◆ READING PASSAGE:

+--

Probably one of the most frequently asked questions we get!

The answer is “NO”!

As we ramp up for 2021, one would think (hope) that issues such as cross border transportation of cannabis products amongst States would become easier. While public sentiment for legalization of cannabis is high (no pun intended!), corrective legislation is lagging.

Yes, the MORE & SAFE Acts have been resoundingly passed by the U.S. House of Representatives, but progressing this legislation through the Senate is a slow, laborious process. Optimism reigns, but even if the laws are changed in 2021, implementation may take us into 2022. “Implementation” is a government euphemism for figuring out how to tax and regulate!

We saw this in Canada. First passage of legalization, then regulatory structure, then implementation. A rather streamlined process in Canada, it still took several months. Then there is Mexico. Once the Mexico Supreme Court struck down all prohibitions against marijuana, it granted an implementation “stay” (legal for delay) of 6 months, to allow the Government to formalize regulation and taxes. Then another 6 month stay. Then another. And most recently, yet another 4 month delay. So, though the process of legalization is imminent, and cause for celebration, the implementation “can” will, no doubt,  be kicked down the street for a while.

But people are anxious and the tendency is to want to get the carriage in front of the horse! So back to the original question!  The TSA is there to guide us and explain the current rules regarding transportation of cannabis products. The weird thing is that TSA has reverted to the 60’s in its approach and language. As if parsing its warnings in language like the “Hippy Dippy Weatherman,” makes it more relatable or understandable for us.  Unfortunately, all that accomplishes is continuation of the “stoner” image legitimate cannabis companies work so hard to shed. Example, directly from the TSA:

“We hear it’s National Brownie Day so we’re here to talk about something really sticky-icky-icky (ooh wee)… and we’re here to get it out in the open air. Hopefully this doesn’t post near 4:20, because we’re about to doobie down.”

Marijuana whether dank or schwag, it simply isn’t dope in your carry-on or checked bag. This includes cannabis products and CBD oil, which remain illegal under federal law, except for products that contain no more than 0.3% THC on a dry weight basis or that are @FDA approved.

+--

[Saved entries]
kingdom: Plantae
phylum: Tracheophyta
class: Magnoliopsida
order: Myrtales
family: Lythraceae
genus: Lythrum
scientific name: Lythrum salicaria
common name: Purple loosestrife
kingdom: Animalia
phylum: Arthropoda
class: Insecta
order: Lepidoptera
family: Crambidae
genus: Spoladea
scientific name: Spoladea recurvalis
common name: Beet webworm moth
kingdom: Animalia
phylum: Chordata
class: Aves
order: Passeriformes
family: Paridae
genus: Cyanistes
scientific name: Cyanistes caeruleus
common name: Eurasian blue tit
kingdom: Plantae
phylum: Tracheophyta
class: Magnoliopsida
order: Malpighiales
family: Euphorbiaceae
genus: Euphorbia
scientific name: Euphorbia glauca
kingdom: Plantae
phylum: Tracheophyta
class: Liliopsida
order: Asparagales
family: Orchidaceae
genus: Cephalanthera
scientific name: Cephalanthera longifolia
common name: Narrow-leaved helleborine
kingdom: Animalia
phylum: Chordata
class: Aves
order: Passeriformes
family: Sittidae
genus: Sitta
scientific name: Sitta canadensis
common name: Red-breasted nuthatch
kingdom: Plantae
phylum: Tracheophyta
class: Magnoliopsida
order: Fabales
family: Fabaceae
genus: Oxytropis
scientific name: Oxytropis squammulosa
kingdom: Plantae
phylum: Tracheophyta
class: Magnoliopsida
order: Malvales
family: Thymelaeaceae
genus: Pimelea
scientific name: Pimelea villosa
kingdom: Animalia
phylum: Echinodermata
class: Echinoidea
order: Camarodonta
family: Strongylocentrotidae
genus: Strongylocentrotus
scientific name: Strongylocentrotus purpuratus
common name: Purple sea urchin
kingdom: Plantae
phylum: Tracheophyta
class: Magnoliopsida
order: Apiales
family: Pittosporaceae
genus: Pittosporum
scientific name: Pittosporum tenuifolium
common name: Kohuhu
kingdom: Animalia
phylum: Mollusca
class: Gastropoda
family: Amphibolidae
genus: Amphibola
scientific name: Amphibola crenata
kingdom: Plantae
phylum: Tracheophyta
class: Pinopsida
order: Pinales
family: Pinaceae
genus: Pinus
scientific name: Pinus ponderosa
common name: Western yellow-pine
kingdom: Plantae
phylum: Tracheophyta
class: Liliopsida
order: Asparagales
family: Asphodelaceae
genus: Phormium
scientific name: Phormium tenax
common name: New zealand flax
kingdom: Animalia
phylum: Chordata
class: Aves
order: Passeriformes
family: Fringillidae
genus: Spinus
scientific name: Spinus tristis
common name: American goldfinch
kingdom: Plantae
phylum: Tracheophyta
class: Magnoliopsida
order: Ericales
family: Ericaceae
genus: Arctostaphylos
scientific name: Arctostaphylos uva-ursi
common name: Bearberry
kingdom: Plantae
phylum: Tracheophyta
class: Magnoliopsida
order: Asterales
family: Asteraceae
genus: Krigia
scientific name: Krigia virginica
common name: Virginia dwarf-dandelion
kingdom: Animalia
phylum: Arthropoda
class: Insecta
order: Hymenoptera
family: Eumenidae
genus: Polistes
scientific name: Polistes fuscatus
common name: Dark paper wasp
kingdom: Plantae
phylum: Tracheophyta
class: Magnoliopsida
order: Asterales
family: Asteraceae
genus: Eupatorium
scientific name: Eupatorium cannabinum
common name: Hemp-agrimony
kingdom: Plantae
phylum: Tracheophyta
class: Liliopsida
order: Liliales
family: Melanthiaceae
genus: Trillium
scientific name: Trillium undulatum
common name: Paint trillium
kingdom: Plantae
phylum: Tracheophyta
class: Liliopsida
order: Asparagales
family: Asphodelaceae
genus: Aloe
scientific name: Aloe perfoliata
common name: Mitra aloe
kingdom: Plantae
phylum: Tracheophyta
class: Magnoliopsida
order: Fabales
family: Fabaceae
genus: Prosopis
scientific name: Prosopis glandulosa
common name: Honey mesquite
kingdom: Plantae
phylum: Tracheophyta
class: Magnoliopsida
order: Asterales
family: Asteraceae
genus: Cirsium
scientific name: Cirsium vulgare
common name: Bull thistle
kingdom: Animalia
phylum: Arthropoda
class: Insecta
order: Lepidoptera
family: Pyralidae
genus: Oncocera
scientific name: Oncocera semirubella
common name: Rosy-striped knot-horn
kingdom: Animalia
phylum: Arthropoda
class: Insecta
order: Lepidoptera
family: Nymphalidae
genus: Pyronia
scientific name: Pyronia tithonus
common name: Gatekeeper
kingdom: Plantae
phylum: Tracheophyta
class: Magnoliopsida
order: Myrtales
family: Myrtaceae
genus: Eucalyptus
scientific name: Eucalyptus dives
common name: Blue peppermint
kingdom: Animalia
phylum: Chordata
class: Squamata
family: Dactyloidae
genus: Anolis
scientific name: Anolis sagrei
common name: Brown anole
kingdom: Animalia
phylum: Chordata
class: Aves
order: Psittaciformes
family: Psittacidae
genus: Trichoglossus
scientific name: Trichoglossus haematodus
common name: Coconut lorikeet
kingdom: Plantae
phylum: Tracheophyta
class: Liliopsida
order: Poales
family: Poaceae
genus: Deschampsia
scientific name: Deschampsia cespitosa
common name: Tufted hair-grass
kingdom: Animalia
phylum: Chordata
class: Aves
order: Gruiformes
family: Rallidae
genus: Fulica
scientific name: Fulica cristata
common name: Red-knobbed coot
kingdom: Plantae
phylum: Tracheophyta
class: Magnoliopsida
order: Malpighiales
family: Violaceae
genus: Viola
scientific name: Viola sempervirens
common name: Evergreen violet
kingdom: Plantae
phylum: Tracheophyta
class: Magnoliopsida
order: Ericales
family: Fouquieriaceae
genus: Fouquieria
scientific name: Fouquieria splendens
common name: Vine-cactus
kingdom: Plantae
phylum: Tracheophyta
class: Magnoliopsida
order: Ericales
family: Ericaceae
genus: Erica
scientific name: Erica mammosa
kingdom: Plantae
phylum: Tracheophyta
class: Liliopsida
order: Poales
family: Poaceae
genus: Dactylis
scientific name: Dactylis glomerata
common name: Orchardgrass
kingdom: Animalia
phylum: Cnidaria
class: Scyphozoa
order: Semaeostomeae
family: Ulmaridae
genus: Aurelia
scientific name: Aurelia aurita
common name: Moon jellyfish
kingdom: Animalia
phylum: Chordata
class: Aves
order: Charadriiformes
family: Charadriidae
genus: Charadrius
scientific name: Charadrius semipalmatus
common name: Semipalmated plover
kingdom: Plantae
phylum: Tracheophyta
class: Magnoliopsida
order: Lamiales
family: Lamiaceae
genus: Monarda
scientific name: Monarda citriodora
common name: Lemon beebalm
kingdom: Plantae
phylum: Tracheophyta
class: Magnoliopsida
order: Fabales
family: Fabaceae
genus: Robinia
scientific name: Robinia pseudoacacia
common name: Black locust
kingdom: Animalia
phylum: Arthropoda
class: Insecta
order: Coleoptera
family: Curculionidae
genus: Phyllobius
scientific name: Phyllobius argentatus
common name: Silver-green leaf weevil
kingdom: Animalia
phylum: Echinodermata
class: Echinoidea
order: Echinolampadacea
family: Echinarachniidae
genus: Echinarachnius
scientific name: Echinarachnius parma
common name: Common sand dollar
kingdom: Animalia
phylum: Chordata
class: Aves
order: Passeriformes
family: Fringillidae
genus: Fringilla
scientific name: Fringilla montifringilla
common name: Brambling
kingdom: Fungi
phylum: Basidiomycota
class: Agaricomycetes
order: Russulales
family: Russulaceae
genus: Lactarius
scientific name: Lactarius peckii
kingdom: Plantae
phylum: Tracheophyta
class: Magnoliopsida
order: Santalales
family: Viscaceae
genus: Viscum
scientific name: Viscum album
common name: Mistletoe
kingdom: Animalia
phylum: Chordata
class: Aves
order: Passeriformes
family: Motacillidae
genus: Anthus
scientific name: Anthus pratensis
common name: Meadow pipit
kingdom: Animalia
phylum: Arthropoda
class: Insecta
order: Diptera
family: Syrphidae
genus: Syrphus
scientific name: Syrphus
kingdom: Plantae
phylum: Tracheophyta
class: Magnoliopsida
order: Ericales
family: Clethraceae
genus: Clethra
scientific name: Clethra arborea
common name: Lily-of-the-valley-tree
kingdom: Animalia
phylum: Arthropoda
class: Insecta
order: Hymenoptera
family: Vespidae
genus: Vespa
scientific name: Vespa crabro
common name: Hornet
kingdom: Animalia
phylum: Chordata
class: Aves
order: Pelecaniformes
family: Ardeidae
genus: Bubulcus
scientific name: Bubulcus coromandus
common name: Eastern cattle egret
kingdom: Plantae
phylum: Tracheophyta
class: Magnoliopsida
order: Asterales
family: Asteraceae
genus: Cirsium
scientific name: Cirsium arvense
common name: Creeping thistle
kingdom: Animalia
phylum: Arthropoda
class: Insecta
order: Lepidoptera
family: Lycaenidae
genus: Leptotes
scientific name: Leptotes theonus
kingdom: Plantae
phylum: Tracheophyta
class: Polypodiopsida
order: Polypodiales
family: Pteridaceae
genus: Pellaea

+--

◆ YOUR ASSIGNMENT: Please write the next part of the post about taking cannabis products through airport security, starting right after its final sentence.

◆ ANSWER:
Let’s be blunt…do you know what happens when we discover your stash? We don’t yell jack-pot but are required to refer your product to our local law enforcement officers. The LEOs may choose to cite, fine, or simply confiscate the grass. We leaf it up to these professionals to hash it out, and in this case it isn’t a joint effort.

We aren’t here to bring you down with too much information. We’re just infusing you with some Kush knowledge so you don’t end up making a chronically bad decision. Don’t let your next travel plans go up in smoke, reach out to our best buds at AskTSA on Facebook or Twitter. High five!”

If you can get through the silliness of its prose, TSA actually does answer the question as to why we are not able to provide you with samples! In practice, leaving a legal state with product may not pose any huge risk. Even if your stash is discovered – when it is turned over to Local Enforcement, you are in a legal state, so no harm, no foul.  Tricky part is when you land in a state that isn’t legal. Although incoming baggage is seldom checked, it is possible and could cause hassles for you. Those hassles for legal cannabis companies involve licensing risks. So, please understand that much as we might want to provide samples for you, we work long and hard to be in this industry, and simply will not risk our license and status by transporting samples.

But to quote Bob Dylan, “the times, they are a changing.”

Until that time,

Your friends at HighBridge Premium Cannabis

P.S. – For a blast from the past, take a look at some old clips of iconic comedian George Carlin, who made Al Sleet, the “Hippy Dippy Weatherman”, a household reference to the cannabis culture back in the 60’s.

And, from the same era, but more relevant today than ever, Bob Dylan’s music and poetry is still inspirational.